- [Written problem 1]:
Locate each line in the listing that contains the word "customer", and copy those lines.

# Extract to read start

It was actually zlib compression in Python. But you can certainly use any
other compression lib. Unfortunately, this is not a built-in feature in
Pig, but I agree that would be useful.


On Fri, Feb 7, 2014 at 11:45 AM, praveenesh kumar <praveen...@gmail.com>wrote:

> Hi Park,
>
> Your explanation makes perfect sense in my case. Thanks for explaining
> what is happening behind the scenes. I am wondering you used normal java
> compression/decompression or is there a UDF already available to do this
> stuff or some kind of property that we need to enable to say to PIG that
> compress bags before spilling.
>
> Regards
> Prav
>
>
> On Fri, Feb 7, 2014 at 4:37 PM, Cheolsoo Park <piaozhe...@gmail.com>wrote:
>
>> Hi Prav,
>>
>> You're thinking correctly, and it's true that Pig bags are spillable.
>>
>> However, spilling is no magic, meaning you can still run into OOM with
>> huge
>> bags like you have here. Pig runs Spillable Memory Manager (SMM) in a
>> separate thread. When spilling is triggered, SMM locks bags that it's
>> trying to spill to disk. After the spilling is finished, GC frees up
>> memory. The problem is that it's possible that more bags are loaded into
>> memory while the spilling is in progress. Now JVM triggers GC, but GC
>> cannot free up memory because SMM is locking the bags, resulting in OOM
>> error. This happens quite often.
>>
>> Sounds like you do group-by to reduce the number of rows before join and
>> don't immediately run any aggregation function on the grouped bags. If
>> that's the case, can you compress those bags? For eg, you could add a
>> foreach after group-by and run a UDF that compresses a bag and returns it
>> as bytearray. From there, you're moving around small blobs rather than big
>> bags. Of course, you will need to decompress them when you restore data
>> out
>> of those bags at some point. This trick saved me several times in the past
>> particularly when I dealt with bags of large chararrays.
>>
>> Just a thought. Hope this is helpful.
>>
>> Thanks,
>> Cheolsoo
>>
>>
>> On Fri, Feb 7, 2014 at 7:37 AM, praveenesh kumar <praveen...@gmail.com
>> >wrote:
>>
>> > Thanks Park for sharing the above configs
>> >
>> > But I am wondering if the above config changes would make any huge
>> > difference in my case.

# Extract to read end

- [Written problem 2]:
Resume the email thread about Pig bag spilling, continuing after its last sentence.

# Given entries start

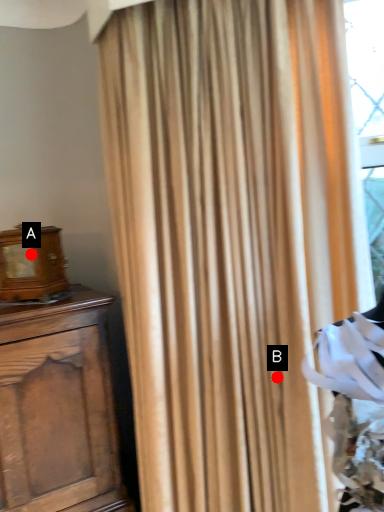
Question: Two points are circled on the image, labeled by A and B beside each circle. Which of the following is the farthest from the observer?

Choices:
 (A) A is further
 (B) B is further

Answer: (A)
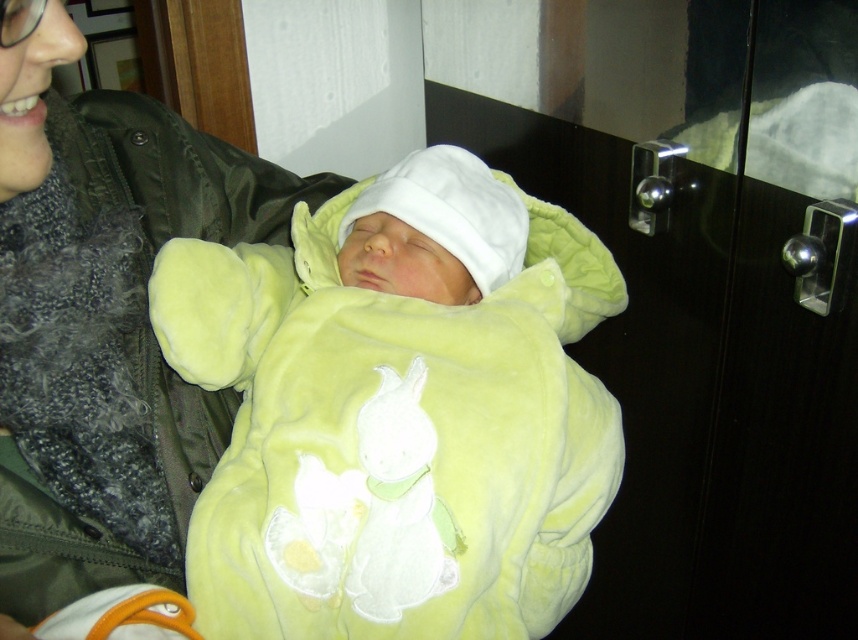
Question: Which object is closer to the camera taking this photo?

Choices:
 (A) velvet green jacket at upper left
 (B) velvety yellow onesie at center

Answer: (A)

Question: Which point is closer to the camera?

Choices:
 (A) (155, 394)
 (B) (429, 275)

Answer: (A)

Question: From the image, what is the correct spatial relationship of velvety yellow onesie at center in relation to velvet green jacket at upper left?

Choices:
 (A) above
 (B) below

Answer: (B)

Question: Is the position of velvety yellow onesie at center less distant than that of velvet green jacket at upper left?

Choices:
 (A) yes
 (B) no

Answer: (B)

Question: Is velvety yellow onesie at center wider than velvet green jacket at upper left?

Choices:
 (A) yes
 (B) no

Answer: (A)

# Given entries end
# Given entries start

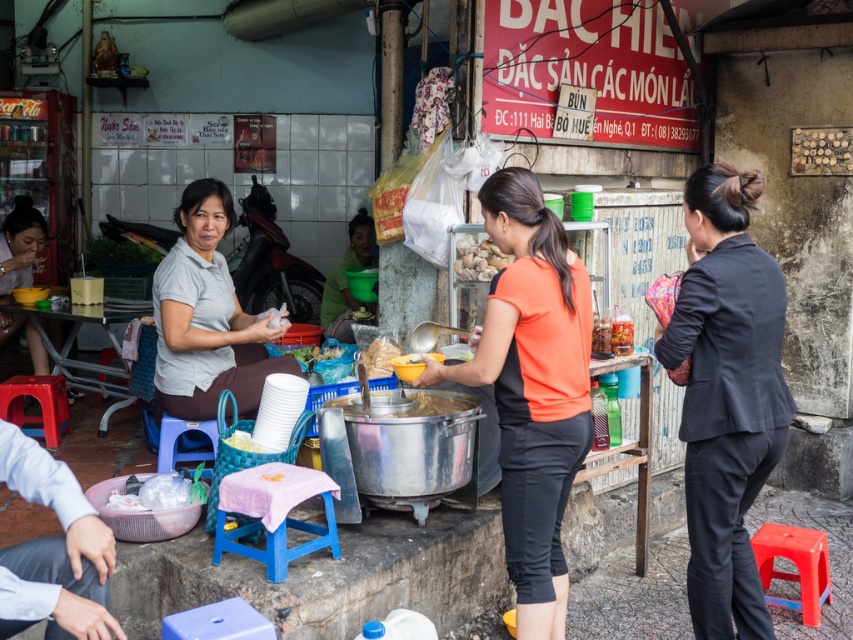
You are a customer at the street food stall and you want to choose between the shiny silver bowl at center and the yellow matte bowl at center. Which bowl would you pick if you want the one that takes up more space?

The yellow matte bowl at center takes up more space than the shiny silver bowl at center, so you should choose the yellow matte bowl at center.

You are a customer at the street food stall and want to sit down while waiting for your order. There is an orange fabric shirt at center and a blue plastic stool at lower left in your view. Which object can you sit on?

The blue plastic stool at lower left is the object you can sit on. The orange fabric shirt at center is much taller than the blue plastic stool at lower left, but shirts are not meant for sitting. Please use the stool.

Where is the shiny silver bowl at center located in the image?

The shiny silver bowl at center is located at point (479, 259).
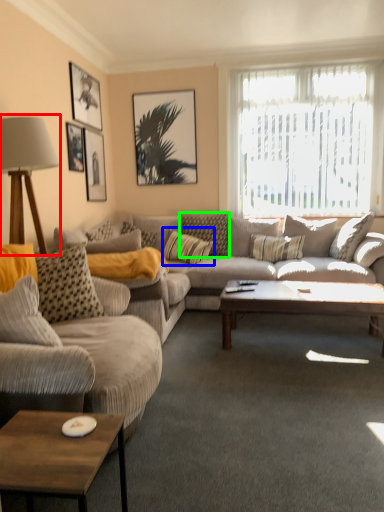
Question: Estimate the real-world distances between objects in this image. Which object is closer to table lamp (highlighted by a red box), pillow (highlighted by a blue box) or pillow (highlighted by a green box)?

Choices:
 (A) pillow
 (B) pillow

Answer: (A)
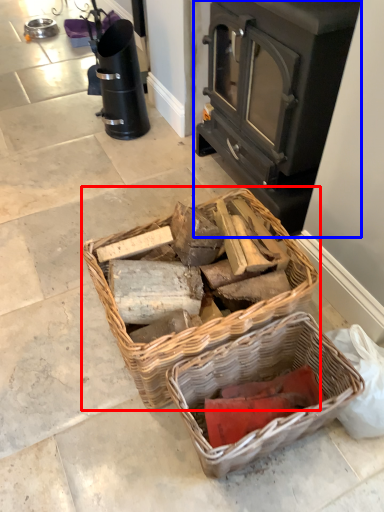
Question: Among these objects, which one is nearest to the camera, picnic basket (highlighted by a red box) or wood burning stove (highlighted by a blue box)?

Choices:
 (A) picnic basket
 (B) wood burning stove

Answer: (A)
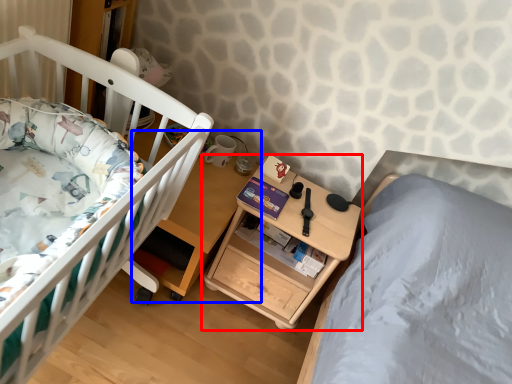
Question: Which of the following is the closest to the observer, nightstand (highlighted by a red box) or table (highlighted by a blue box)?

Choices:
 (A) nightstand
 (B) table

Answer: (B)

# Given entries end

- [Task output 1]:
You are a customer at the street food stall and you want to choose between the shiny silver bowl at center and the yellow matte bowl at center. Which bowl would you pick if you want the one that takes up more space?
You are a customer at the street food stall and want to sit down while waiting for your order. There is an orange fabric shirt at center and a blue plastic stool at lower left in your view. Which object can you sit on?

- [Task output 2]:
>> > As per my logs, I am very worried about this line -
>> >
>> >  INFO org.apache.hadoop.mapred.MapTask: Record too large for in-memory
>> buffer: 644245358 bytes
>> >
>> > If I am understanding it properly, my 1 record is very large to fit
>> into the memory, which is causing the issue.
>> >
>> > Any of the above changes wouldn't make any huge impact, please correct
>> me if I am taking it totally wrong.
>> >
>> >  - Adding hadoop user group here as well, to throw some valuable inputs
>> to understand the above question.
>> >
>> >
>> > Since I am doing a join on a grouped bag, do you think that might be
>> the case ?
>> >
>> > But if that is the issue, as far as I understand Bags in Pig are
>> spillable, it shouldn't have given this issue.
>> >
>> > I can't get rid of group by, Grouping by first should idealing improve
>> my join. But if this is the root cause, if I am understanding it correctly,
>> >
>> > do you think I should get rid of group-by.
>> >
>> > But my question in that case would be what would happen if I do group
>> by later after join, if will result in much bigger bag (because it would
>> have more records after join)
>> >
>> > Am I thinking here correctly ?
>> >
>> > Regards
>> >
>> > Prav
>> >
>> >
>> >
>> > On Fri, Feb 7, 2014 at 3:11 AM, Cheolsoo Park <piaozhe...@gmail.com
>> >wrote:
>> >
>> >> Looks like you're running out of space in MapOutputBuffer. Two
>> >> suggestions-
>> >>
>> >> 1)
>> >> You said that io.sort.mb is already set to 768 MB, but did you try to
>> >> lower
>> >> io.sort.spill.percent in order to spill earlier and more often?
>> >>
>> >> Page 12-
>> >>
>> >>
>> http://www.slideshare.net/Hadoop_Summit/optimizing-mapreduce-job-performance
>> >>
>> >> 2)
>> >> Can't you increase the parallelism of mappers so that each mapper has
>> to
>> >> handle a smaller size of data? Pig determines the number of mappers by
>> >> total input size / pig.maxCombinedSplitSize (128MB by default). So you
>> can
>> >> try to lower pig.maxCombinedSplitSize.
>> >>
>> >> But I admit Pig internal data types are not memory-efficient, and that
>> is
>> >> an optimization opportunity. Contribute!
>> >>
>> >>
>> >>
>> >> On Thu, Feb 6, 2014 at 2:54 PM, praveenesh kumar <praveen...@gmail.com
>> >> >wrote:
>> >>
>> >> > Its a normal join. I can't use replicated join, as the data is very
>> >> large.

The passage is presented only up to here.